Dataset —
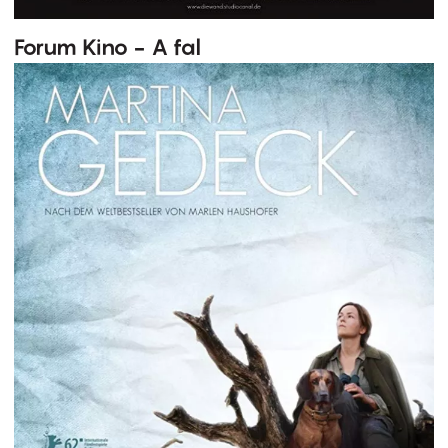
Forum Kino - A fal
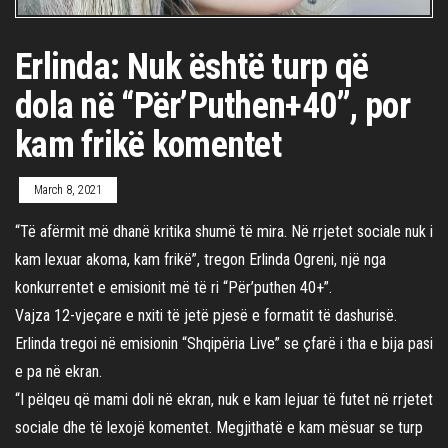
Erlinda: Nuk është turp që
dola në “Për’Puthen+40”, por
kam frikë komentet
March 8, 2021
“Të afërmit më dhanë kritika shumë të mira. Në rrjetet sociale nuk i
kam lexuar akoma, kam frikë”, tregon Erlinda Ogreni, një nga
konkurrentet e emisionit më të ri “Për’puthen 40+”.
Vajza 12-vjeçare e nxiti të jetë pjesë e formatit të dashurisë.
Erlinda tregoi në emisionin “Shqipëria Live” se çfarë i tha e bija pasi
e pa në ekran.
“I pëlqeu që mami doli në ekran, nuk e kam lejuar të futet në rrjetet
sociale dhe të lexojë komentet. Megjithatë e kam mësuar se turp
...
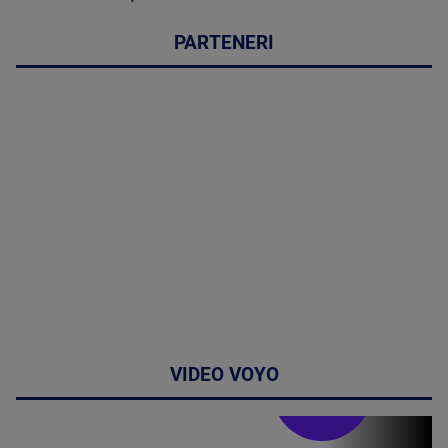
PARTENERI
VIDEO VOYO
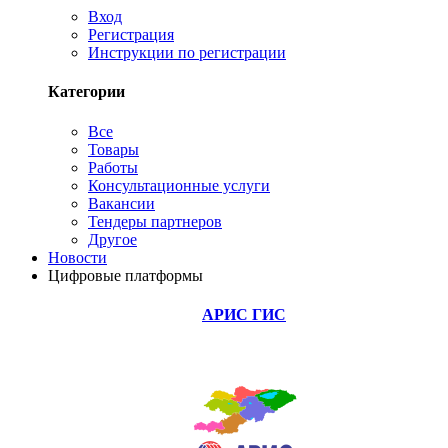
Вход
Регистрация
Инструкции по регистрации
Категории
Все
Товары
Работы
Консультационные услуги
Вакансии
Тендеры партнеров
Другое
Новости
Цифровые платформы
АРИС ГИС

Work required —
Write out, word for word, the lines from the one containing "Erlinda: Nuk është turp që" through the one containing "sociale dhe të", including both of those lines.

Written response —
Erlinda: Nuk është turp që
dola në “Për’Puthen+40”, por
kam frikë komentet
March 8, 2021
“Të afërmit më dhanë kritika shumë të mira. Në rrjetet sociale nuk i
kam lexuar akoma, kam frikë”, tregon Erlinda Ogreni, një nga
konkurrentet e emisionit më të ri “Për’puthen 40+”.
Vajza 12-vjeçare e nxiti të jetë pjesë e formatit të dashurisë.
Erlinda tregoi në emisionin “Shqipëria Live” se çfarë i tha e bija pasi
e pa në ekran.
“I pëlqeu që mami doli në ekran, nuk e kam lejuar të futet në rrjetet
sociale dhe të lexojë komentet. Megjithatë e kam mësuar se turp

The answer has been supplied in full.